My take: personally, I'm already a senior, working with AI and far from satisfied with its lacking code quality. As a senior, I'd probably learn to code as a hobby, contribute to open source or create other kinds of non profit projects, while working other jobs in the meantime. That's exactly what I used to do for several years when I was young by the way. Whatever is your take, good luck and don't believe the hype.
AI isn’t killing devs; it’s killing shallow dev skills. If your value was boilerplate, you’re replaceable. If you can reason, design, and judge code quality, you’re fine. The real crisis is the broken junior pipeline, not mass senior unemployment. Adapt fast or fall behind.
I use AI on daily basis and it is ultimately helping me being better developer. But I still think many "predictions" are exaggerated and will turn inaccurate. People like to hear doomsaying. It sells better than sober-minded analysis.
I have recently read an interesting question: If AI generates so much new code so quickly and it is so helping devs shipping faster, where is the spike in the new software being delivered? Did you noticed any when you think about it now?
The effect of AI seems to shift us from writing the code to understanding it and moreover - understanding what are we doing and why. And this is a good thing. I am somewhat afraid of the future, because the economy struggles and war is knocking on our eastern door (I live in Czechia). But I am not afraid about the future of programming and my carreer.
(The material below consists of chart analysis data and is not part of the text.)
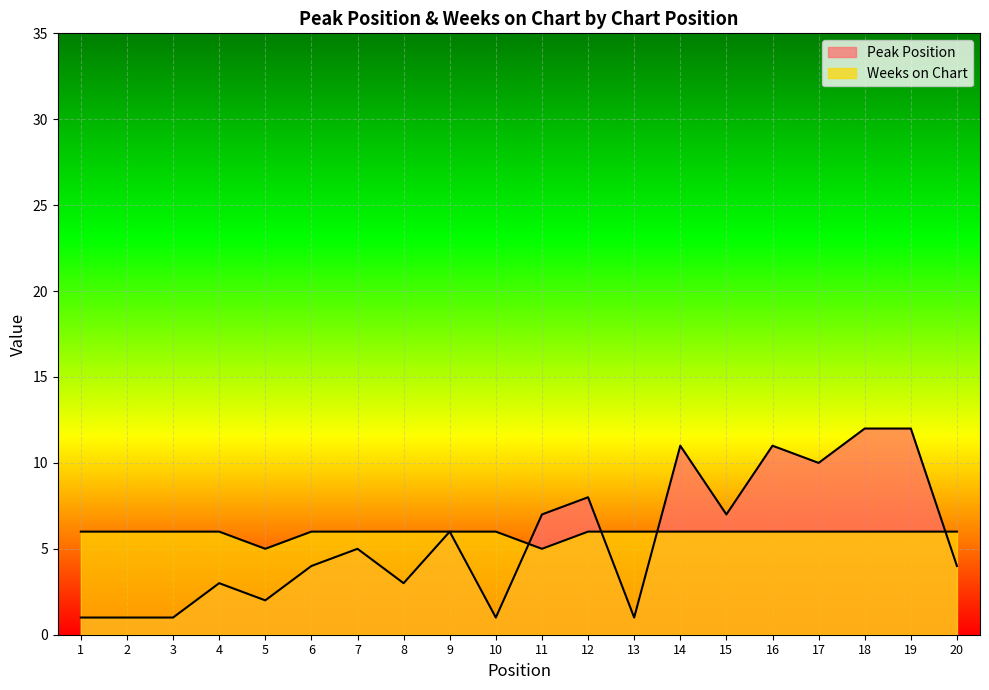

Reading left to right, extract all data points from this chart.

Peak Position: 1	1	1	3	2	4	5	3	6	1	7	8	1	11	7	11	10	12	12	4
Weeks on Chart: 6	6	6	6	5	6	6	6	6	6	5	6	6	6	6	6	6	6	6	6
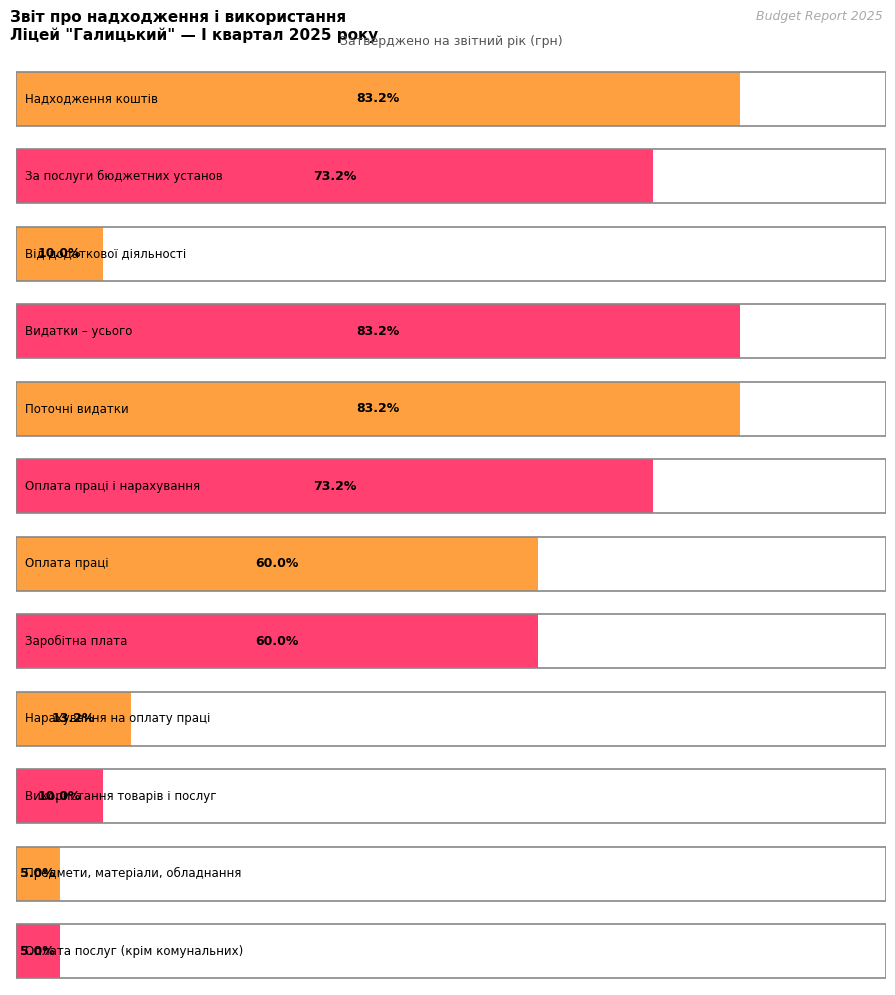

Reading left to right, extract all data points from this chart.

Надходження коштів=166400	За послуги бюджетних установ=146400	Від додаткової діяльності=20000	Видатки – усього=166400	Поточні видатки=166400	Оплата праці і нарахування=146400	Оплата праці=120000	Заробітна плата=120000	Нарахування на оплату праці=26400	Використання товарів і послуг=20000	Предмети, матеріали, обладнання=10000	Оплата послуг (крім комунальних)=10000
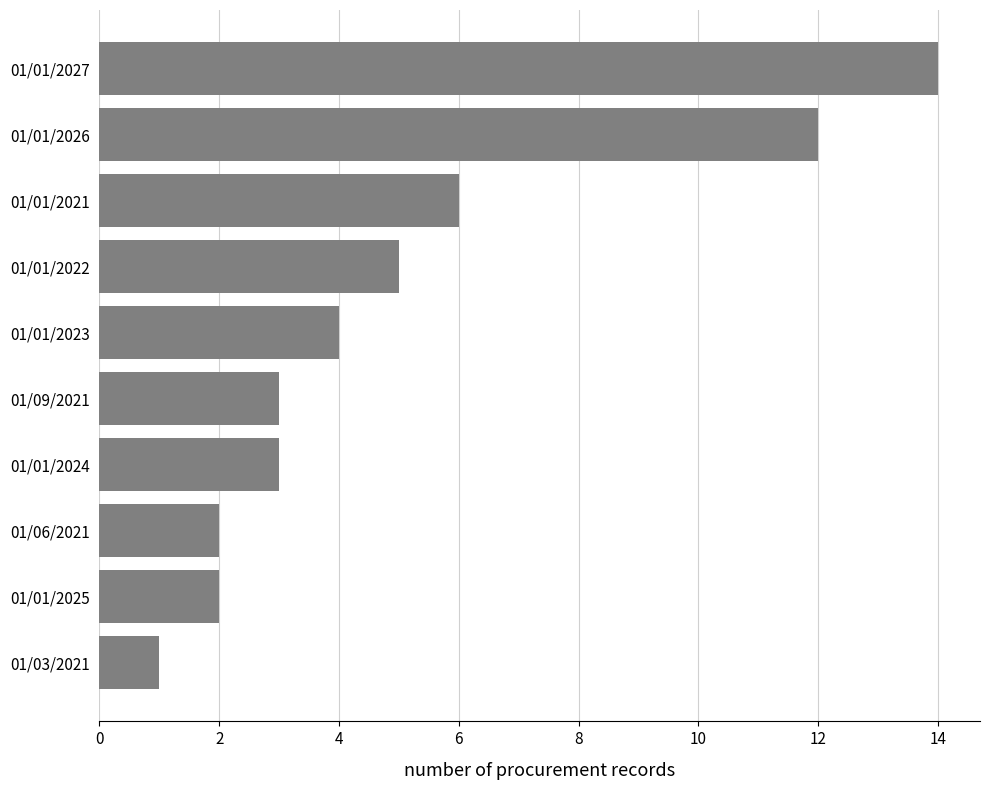

Where is the data nearest to the value 7?

01/01/2021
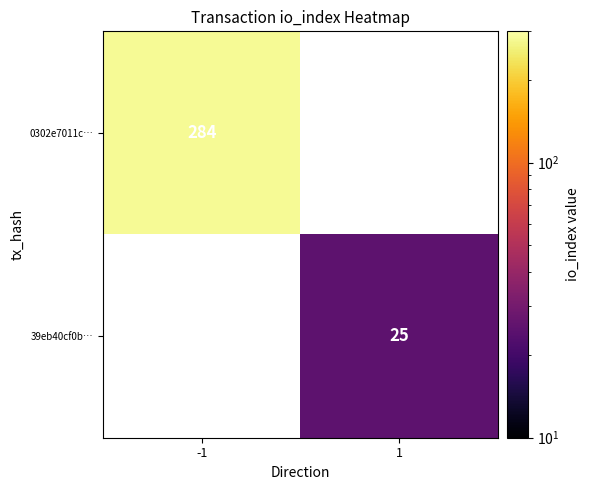

True or false: 0302e7011c… has a value of 145.2 at -1.

False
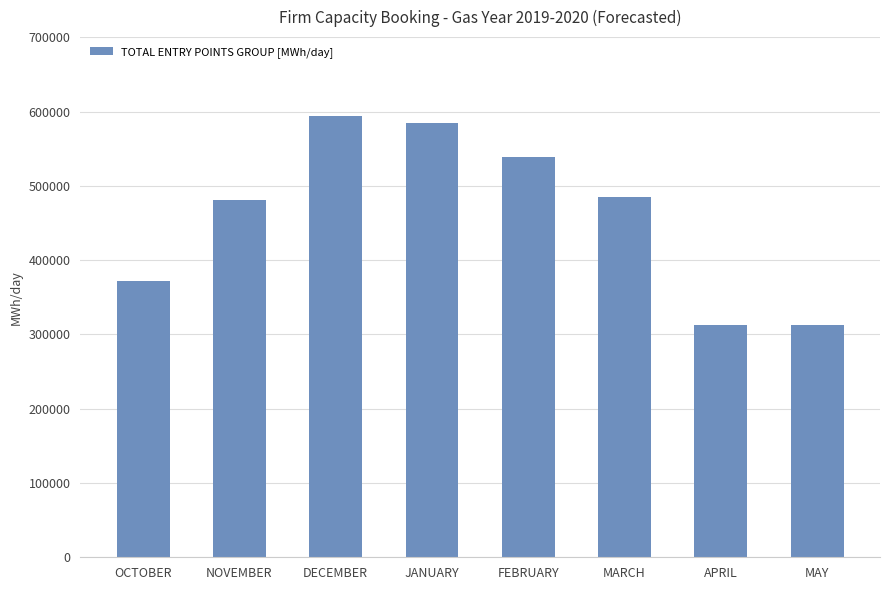

Which has a higher value, APRIL or JANUARY?

JANUARY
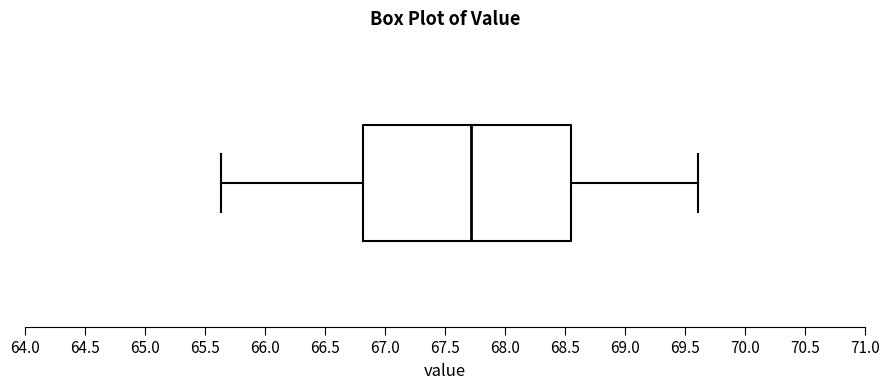

Transcribe this box plot: give where the median line is, the range the box spans, and where the two whiskers end, as read against the x-axis. The values are not printed on the chart, so give them approximately, as read against the axis.

median 67.70, box 66.80 to 68.55, whiskers 65.65 to 69.60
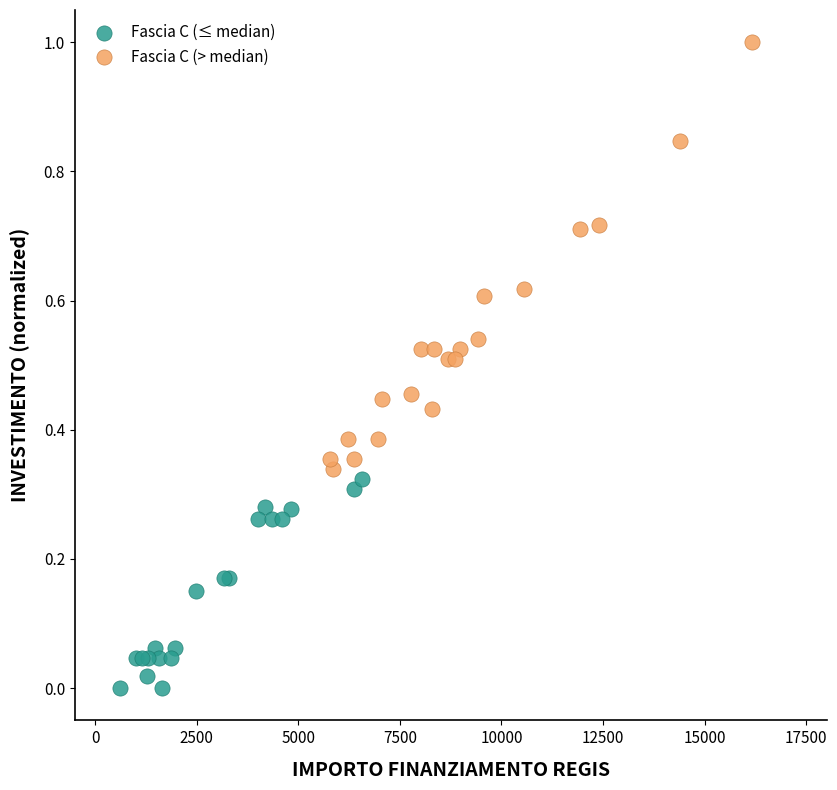

Which series has the largest Y range (max minus min)?

Fascia C (> median)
Just yesterday I read an article about the current state of a thing called "vector databases". Have you heard about them? They were predicted to kill traditional database systems because of being so much more clever. Pinecone company got 750 million dollars valuation in 2023... The reality check two years ago - it is not that easy. It was an evolution forward, but not such a radical revolution as once predicted.
And this happens to most of the IT industry buzz-words I had chance to witness in the past decade I am part of the show. "Agile", "cloud", "DevOps", you name it... All of those brought significant leap forward, but also accompanied with a number of steps sideways, none was an ultimate solution and all introduced new problems and challenges to tackle.